§ Problem to work on: Could you repeat all of the entries below, character for character?

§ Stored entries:
- - -
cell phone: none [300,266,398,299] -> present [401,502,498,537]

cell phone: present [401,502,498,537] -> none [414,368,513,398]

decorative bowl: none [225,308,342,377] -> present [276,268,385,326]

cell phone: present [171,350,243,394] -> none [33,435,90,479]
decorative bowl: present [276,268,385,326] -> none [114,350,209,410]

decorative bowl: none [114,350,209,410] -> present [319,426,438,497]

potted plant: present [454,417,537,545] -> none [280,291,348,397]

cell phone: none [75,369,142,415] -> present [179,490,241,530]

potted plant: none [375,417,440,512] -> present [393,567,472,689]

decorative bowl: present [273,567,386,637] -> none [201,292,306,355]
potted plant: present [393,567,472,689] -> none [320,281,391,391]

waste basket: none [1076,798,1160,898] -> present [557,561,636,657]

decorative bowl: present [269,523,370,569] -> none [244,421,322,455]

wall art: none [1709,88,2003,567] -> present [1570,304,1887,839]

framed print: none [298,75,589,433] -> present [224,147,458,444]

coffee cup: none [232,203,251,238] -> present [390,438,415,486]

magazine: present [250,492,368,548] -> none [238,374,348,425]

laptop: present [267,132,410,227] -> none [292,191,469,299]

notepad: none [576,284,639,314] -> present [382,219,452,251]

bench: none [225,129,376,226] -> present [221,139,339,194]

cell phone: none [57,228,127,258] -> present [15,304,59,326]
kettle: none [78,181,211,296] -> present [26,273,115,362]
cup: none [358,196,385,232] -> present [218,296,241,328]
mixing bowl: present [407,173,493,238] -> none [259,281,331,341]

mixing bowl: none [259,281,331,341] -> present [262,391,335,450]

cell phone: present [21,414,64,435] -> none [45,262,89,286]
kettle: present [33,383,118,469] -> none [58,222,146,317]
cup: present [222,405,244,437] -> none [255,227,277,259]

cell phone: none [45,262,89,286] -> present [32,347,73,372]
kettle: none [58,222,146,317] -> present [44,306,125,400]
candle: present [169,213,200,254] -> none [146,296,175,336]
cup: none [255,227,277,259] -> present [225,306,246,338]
- - -
§ Response for this exercise:
cell phone: none [300,266,398,299] -> present [401,502,498,537]

cell phone: present [401,502,498,537] -> none [414,368,513,398]

decorative bowl: none [225,308,342,377] -> present [276,268,385,326]

cell phone: present [171,350,243,394] -> none [33,435,90,479]
decorative bowl: present [276,268,385,326] -> none [114,350,209,410]

decorative bowl: none [114,350,209,410] -> present [319,426,438,497]

potted plant: present [454,417,537,545] -> none [280,291,348,397]

cell phone: none [75,369,142,415] -> present [179,490,241,530]

potted plant: none [375,417,440,512] -> present [393,567,472,689]

decorative bowl: present [273,567,386,637] -> none [201,292,306,355]
potted plant: present [393,567,472,689] -> none [320,281,391,391]

waste basket: none [1076,798,1160,898] -> present [557,561,636,657]

decorative bowl: present [269,523,370,569] -> none [244,421,322,455]

wall art: none [1709,88,2003,567] -> present [1570,304,1887,839]

framed print: none [298,75,589,433] -> present [224,147,458,444]

coffee cup: none [232,203,251,238] -> present [390,438,415,486]

magazine: present [250,492,368,548] -> none [238,374,348,425]

laptop: present [267,132,410,227] -> none [292,191,469,299]

notepad: none [576,284,639,314] -> present [382,219,452,251]

bench: none [225,129,376,226] -> present [221,139,339,194]

cell phone: none [57,228,127,258] -> present [15,304,59,326]
kettle: none [78,181,211,296] -> present [26,273,115,362]
cup: none [358,196,385,232] -> present [218,296,241,328]
mixing bowl: present [407,173,493,238] -> none [259,281,331,341]

mixing bowl: none [259,281,331,341] -> present [262,391,335,450]

cell phone: present [21,414,64,435] -> none [45,262,89,286]
kettle: present [33,383,118,469] -> none [58,222,146,317]
cup: present [222,405,244,437] -> none [255,227,277,259]

cell phone: none [45,262,89,286] -> present [32,347,73,372]
kettle: none [58,222,146,317] -> present [44,306,125,400]
candle: present [169,213,200,254] -> none [146,296,175,336]
cup: none [255,227,277,259] -> present [225,306,246,338]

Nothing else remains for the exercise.